Targeting stem cells in myeloproliferative disorders
Dr Steven Lane is evaluating a new combination drug therapy for polycythemia vera (PRV). PRV is a rare disorder of the bone marrow, causing overproduction of red blood cells.
The disease belongs to a group of blood cancers known as myeloproliferative neoplasms or MPNs. A gene mutation called JAK2V617F is the most common molecular abnormality found in patients with PRV as well as other MPNs including essential thrombocytosis and chronic idiopathic myelofibrosis.
Dr Lane and his colleagues have developed a laboratory model of PRV with the JAK2V617F mutation. From this model, they have identified a rare stem cell population that initiates the disease and is resistant to current treatments.
However, in research funded by a Leukaemia Foundation Postdoctoral Fellowship (2011-2013), Dr Lane has been evaluating whether treating the stem cells with Interferon alpha (IFN) predisposes these cells to dying.
In addition, he has also found that a new class of drugs that inhibit the Jak2 gene caused the death of PRV cells, but did not eradicate the disease-initiating stem cells.
Curing the disease
In this project, Dr Lane is testing the effects of a combination treatment to target and remove the disease stem cells to cure the disease.

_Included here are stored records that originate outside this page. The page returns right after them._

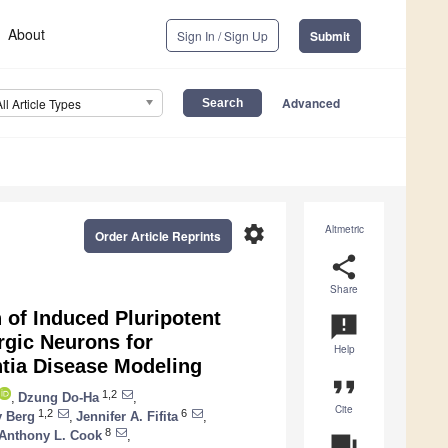
About
Sign In / Sign Up
Submit
Advanced
All Article Types
settings
Altmetric
Order Article Reprints
share
Share
n of Induced Pluripotent
announcement
rgic Neurons for
Help
tia Disease Modeling
format_quote
1,2
,
Dzung Do-Ha
,
Cite
1,2
6
y Berg
,
Jennifer A. Fifita
,
8
Anthony L. Cook
,
question_answer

“We’re evaluating the effects of combining Jak2-inhibitors with other treatments on PRV-Jak2 stem cells in cells from patients with polycythemia vera,” said Dr Lane.
“These laboratory experiments will help us to understand the interaction of these combined therapies in treating myeloproliferative neoplasms with the JAK2V617F mutation,” he said.
“In the longer-term, our studies will provide a platform for clinical trials aimed at inducing long-term remission and potentially eradicating the disease in some patients.”